La marea si placa improvvisamente e il disco si ripiega improvvisamente, con il doloroso e commosso ritratto acustico, impreziosito da cori e archi sintetici, dell’operaio rumeno Ion, bruciato vivo dal suo datore di lavoro, con le elegie di Monica e Pablo e l’incedere mesto di Nicolaj, mentre Dimmi addio rappresenta forse l’unico momento di “distensione” del racconto, con un bello scarto fra la cupezza raccolta della strofa à la Nine Inch Nails e lo squarcio solare e commosso del ritornello, sulla falsariga di È colpa mia.
L’epilogo di chiusura si snoda attraverso una (superflua) rivisitazione di Doris degli Shellac, la riuscita virata granguignolesca di Adrian e la rassegnata chiusura in chiave elettronica di Vivere e morire a Treviso, quasi un rimando post moderno ai Massimo Volume (peraltro Pilia e Sommacal sono ospiti altrove), per un totale di oltre settanta minuti di musica.
È indubbio che il gruppo si sia voluto prendere più di un rischio, conscio di poter incorrere anche in un passo falso. Ed è altrettanto indubbio è che l’insieme gira meglio quando la band alza il ritmo e imbraccia il mitra che non quando ammorbidisce il tono con un utilizzo marcato di elettronica e archi.

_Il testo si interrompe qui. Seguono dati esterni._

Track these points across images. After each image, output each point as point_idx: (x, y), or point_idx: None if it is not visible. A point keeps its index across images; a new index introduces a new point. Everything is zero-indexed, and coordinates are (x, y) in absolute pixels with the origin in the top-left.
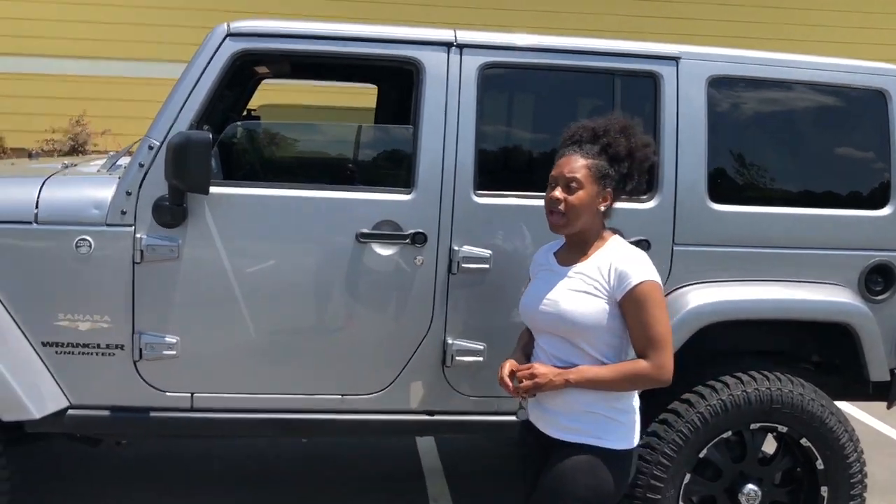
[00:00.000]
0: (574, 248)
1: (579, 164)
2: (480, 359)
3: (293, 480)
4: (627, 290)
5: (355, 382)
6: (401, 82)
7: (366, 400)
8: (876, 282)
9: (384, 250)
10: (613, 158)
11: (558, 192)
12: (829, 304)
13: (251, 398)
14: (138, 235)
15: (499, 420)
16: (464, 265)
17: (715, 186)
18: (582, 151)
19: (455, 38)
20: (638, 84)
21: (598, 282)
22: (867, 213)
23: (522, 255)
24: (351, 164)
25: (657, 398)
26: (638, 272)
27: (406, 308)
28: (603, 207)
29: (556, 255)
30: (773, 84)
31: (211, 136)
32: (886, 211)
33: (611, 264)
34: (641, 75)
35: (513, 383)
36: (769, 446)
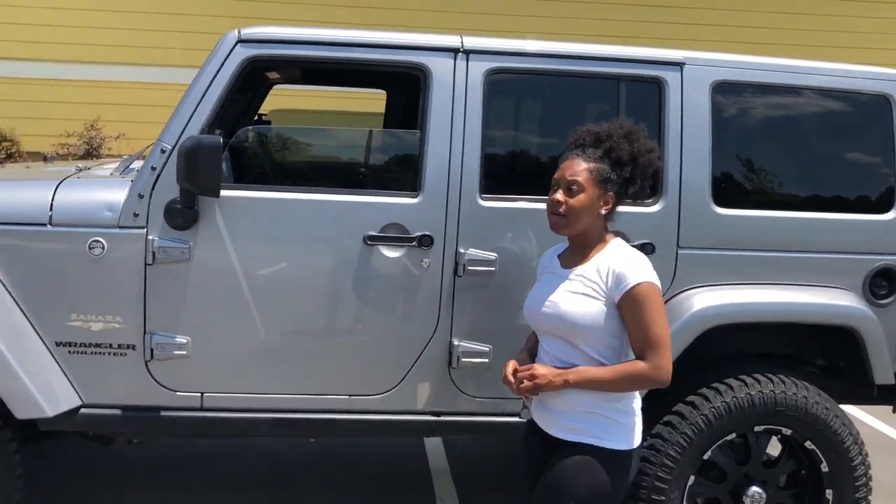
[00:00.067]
0: (576, 251)
1: (581, 168)
2: (486, 360)
3: (301, 480)
4: (625, 291)
5: (362, 383)
6: (409, 88)
7: (372, 400)
8: (880, 286)
9: (391, 253)
10: (616, 163)
11: (559, 195)
12: (833, 308)
13: (259, 398)
14: (150, 237)
15: (504, 421)
16: (470, 268)
17: (719, 190)
18: (585, 155)
19: (461, 44)
20: (642, 89)
21: (596, 284)
22: (872, 218)
23: (527, 257)
24: (358, 167)
25: (662, 400)
26: (635, 274)
27: (413, 310)
28: (604, 211)
29: (559, 257)
30: (776, 89)
31: (221, 140)
32: (891, 215)
33: (609, 266)
34: (646, 80)
35: (515, 382)
36: (774, 449)
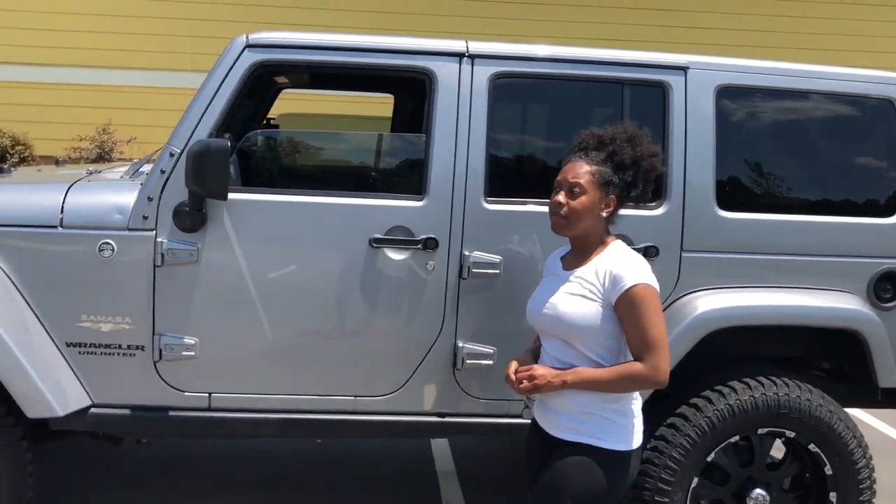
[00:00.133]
0: (577, 253)
1: (583, 171)
2: (490, 362)
3: (308, 480)
4: (621, 292)
5: (368, 384)
6: (415, 92)
7: (378, 401)
8: (885, 289)
9: (397, 255)
10: (618, 166)
11: (561, 197)
12: (837, 311)
13: (266, 398)
14: (159, 240)
15: (508, 423)
16: (474, 270)
17: (723, 194)
18: (587, 158)
19: (467, 48)
20: (647, 93)
21: (594, 285)
22: (876, 221)
23: (532, 260)
24: (365, 171)
25: (666, 402)
26: (632, 275)
27: (418, 312)
28: (605, 213)
29: (562, 259)
30: (780, 93)
31: (230, 143)
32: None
33: (606, 268)
34: (650, 85)
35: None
36: (778, 451)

Sembra però che la scelta di un tema nobile e comunque ostico quale la migrazione vista come smarrimento e definitiva perdita della condizione umana abbia spinto la band ad imporsi un approccio più composto e dimesso, che scontenterà (o forse lo ha già fatto) più di un fan del gruppo.
Scelta comunque condivisibile, che avrebbe trovato, però, piena realizzazione sfrondando certi eccessi elegiaci nelle liriche e qualche rischio di lirismo a tutti i costi negli arrangiamenti dei pezzi più intimisti. In più di un momento, anche nei pezzi più tirati, si avverte la mancanza della ferocia dei lavori precedenti e il Capovilla cantante (le melodie sono ben più presenti) è convincente quasi quanto il Capovilla “attore” e “interprete”, ma risulta inevitabilmente meno toccante di quando affrontava di petto i propri drammi personali.
Non spaventi la durata fluviale: necessaria ai fini di una narrazione completa di ciascuna “microstoria”, permette al gruppo di perlustrare territori e “mondi nuovi” a loro inusuali, pur fra le luci e le ombre di un insieme sì imperfetto, ma con momenti intensi e suggestivi.